The physical and emotional toll of being a full-time caregiver is daunting. However much one tries to prepare for being a caregiver, nothing adequately prepares one for the challenges of caring for a loved one. I felt overwhelmed with the daily chores of cooking, cleaning, shopping, paying bills, mowing the lawn, doing the laundry, or just attending to the daily necessities of keeping our lives afloat.
We went to church less frequently and began skipping social activities, and even did the unthinkable, missed my nephew’s wedding in California. Our friends felt our absence all the more keenly because we had been so active in the community before her debilitating illness.
Fortunately, our families in the San Francisco Bay Area and southern California helped us tackle the financial, legal, and related issues such as helping Linda to secure her Social Security disability and retirement pension. Friends brought over hot meals and cared for Linda whenever I ran errands, visited friends, or needed a break. Others helped with work around the house. Through trial and error, I learned that while being a caregiver is challenging, help is always available if one is intentional about seeking it.
Because of the unrelenting demands of 24/7 caregiving, taking good care of one’s physical and emotional well being is all too often given short shrift. Stress and anxiety inevitably lead to social isolation and the downward spiral of frustration, despair and hopelessness. Going out to lunch with friends, seeing a Mariners game, or just taking walks were replenishing.
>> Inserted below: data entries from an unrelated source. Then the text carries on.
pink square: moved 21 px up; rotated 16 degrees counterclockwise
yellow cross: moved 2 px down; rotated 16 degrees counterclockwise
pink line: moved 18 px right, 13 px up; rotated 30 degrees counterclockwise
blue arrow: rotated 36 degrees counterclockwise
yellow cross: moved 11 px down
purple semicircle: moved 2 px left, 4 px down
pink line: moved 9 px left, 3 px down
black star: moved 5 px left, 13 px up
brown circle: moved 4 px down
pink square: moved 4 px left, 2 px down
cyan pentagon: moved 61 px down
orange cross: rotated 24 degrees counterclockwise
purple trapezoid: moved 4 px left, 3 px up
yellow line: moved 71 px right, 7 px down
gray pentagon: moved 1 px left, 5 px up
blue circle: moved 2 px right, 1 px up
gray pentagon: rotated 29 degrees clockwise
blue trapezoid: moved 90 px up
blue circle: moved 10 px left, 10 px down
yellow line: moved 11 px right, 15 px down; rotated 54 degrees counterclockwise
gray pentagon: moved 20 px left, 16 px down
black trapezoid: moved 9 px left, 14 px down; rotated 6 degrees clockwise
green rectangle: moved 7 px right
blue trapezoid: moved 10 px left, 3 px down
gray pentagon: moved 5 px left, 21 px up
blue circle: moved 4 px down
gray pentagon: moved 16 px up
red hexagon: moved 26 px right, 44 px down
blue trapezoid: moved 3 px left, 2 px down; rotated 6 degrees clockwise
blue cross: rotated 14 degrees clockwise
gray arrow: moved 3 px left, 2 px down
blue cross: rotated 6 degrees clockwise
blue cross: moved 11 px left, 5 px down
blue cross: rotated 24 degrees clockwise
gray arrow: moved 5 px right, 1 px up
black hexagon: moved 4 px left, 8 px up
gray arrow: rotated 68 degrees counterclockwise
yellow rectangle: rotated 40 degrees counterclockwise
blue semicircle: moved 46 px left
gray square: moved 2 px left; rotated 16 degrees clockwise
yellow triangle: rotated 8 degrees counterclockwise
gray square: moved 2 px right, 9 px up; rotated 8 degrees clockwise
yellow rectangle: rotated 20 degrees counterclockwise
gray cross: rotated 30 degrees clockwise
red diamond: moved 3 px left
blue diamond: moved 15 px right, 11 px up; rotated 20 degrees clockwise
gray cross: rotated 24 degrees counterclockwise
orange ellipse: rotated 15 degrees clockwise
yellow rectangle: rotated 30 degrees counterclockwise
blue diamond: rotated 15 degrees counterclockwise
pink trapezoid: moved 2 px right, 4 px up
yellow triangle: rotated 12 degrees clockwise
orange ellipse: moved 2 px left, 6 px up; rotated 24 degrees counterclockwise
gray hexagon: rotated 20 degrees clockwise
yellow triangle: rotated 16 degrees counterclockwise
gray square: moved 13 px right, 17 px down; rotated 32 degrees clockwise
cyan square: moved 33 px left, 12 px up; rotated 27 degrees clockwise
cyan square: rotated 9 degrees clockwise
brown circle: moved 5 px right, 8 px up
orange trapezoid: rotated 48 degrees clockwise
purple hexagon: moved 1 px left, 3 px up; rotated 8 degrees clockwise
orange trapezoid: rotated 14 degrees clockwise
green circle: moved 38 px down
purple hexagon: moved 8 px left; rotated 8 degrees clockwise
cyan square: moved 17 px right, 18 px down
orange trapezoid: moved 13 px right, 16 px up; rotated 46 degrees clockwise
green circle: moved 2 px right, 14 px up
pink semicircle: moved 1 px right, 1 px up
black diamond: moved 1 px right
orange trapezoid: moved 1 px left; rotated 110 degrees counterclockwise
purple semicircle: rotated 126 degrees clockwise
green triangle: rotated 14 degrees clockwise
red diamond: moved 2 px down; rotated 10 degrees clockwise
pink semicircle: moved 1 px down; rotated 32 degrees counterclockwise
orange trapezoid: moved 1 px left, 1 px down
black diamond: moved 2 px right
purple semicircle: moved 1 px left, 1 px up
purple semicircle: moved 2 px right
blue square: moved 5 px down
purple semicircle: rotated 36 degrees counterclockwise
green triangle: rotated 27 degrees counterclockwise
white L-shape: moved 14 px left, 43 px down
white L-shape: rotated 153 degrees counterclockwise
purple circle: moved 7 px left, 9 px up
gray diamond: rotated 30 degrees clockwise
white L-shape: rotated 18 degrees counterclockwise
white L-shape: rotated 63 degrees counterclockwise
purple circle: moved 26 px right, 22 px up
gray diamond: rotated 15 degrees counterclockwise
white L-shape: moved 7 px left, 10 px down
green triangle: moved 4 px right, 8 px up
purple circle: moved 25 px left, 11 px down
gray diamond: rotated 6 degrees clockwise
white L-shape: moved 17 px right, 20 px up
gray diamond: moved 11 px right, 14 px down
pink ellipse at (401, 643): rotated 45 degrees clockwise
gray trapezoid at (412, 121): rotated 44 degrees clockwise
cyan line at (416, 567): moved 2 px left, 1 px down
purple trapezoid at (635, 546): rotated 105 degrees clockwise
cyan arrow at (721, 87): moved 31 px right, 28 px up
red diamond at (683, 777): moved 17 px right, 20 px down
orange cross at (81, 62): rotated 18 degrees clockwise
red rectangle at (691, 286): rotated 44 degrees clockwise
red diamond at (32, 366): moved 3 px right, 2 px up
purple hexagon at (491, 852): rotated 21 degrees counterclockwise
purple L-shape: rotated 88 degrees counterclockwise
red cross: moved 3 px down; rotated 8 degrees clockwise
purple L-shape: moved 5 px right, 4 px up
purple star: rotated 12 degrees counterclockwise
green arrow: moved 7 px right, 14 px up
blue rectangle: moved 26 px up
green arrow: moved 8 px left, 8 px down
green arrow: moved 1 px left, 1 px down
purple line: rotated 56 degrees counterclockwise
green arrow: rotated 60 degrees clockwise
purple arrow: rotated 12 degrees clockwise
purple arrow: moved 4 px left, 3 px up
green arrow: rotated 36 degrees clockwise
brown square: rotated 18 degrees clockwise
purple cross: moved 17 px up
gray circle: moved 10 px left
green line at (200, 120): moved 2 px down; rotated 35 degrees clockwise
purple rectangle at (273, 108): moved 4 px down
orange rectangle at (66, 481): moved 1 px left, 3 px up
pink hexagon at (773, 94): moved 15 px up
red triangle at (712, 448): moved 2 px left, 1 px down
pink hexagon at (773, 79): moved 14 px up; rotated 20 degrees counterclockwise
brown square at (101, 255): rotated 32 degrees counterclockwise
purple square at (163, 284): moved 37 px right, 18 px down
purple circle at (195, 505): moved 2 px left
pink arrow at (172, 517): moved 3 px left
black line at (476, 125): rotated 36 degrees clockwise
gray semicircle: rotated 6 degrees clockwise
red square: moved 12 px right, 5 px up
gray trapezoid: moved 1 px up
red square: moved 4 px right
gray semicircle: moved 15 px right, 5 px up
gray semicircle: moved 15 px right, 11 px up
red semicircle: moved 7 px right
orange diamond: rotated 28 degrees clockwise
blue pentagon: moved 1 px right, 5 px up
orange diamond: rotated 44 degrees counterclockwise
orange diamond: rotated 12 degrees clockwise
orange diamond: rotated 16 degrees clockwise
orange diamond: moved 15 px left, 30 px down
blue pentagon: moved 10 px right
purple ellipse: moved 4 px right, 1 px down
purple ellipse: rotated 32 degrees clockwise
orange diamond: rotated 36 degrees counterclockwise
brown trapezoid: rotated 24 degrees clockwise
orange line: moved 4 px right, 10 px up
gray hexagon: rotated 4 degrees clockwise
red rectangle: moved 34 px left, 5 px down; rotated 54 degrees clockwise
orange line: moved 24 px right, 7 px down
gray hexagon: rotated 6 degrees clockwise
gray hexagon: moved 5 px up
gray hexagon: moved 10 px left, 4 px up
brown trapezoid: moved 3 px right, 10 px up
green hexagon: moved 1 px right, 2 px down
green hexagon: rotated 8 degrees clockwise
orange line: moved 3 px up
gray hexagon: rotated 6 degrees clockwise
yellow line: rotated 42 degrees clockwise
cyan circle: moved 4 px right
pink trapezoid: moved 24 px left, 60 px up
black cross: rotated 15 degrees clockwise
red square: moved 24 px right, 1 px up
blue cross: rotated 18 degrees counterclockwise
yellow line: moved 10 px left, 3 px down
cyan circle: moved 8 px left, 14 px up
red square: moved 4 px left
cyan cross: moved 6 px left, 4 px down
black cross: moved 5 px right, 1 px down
Equally important is developing a strong network of supportive friends. Fortunately, the Alzheimer’s Association became our lifeline, along with our church in Seattle. The Alzheimer’s Association put together a comprehensive care plan for Linda.
Most important of all for me was accepting the inevitable feelings of grief and loss as Linda changed, and acknowledging the things that were beyond my control while making decisions about things I could control. At the encouragement of a social worker friend, I joined an early-onset Alzheimer’s support group in Seattle.
Sadly, ours is not a unique experience. More and more people under 65, baby boomers, are getting young-onset Alzheimer’s disease. The majority of those individuals live at home, tend to be unpaid caregivers, mostly family and friends.
Fortunately, many organizations exist that provide respite care. I helped enroll Linda at an adult day health program in Seattle, where skilled and dedicated care professionals engaged her in daily social interaction that helped maintain her health.
In the final three months of her life, Linda’s condition took a precipitous turn for the worse. Following several weeks under the care of hospice workers, she died peacefully after a brave twelve-year struggle on April 5, 2011 surrounded by family and friends in her adult family home just an hour shy of her sixty-fourth birthday.
Navigating the challenges of caring for a loved one with dementia or Alzheimer’s disease need not be a solitary journey. Indeed, as I learned, it is impossible to surmount those hurdles without reaching out to others. Because of our extended network of family and friends who went the extra mile to be our lifelines and safety net, ours has been a life-transforming and life-affirming journey.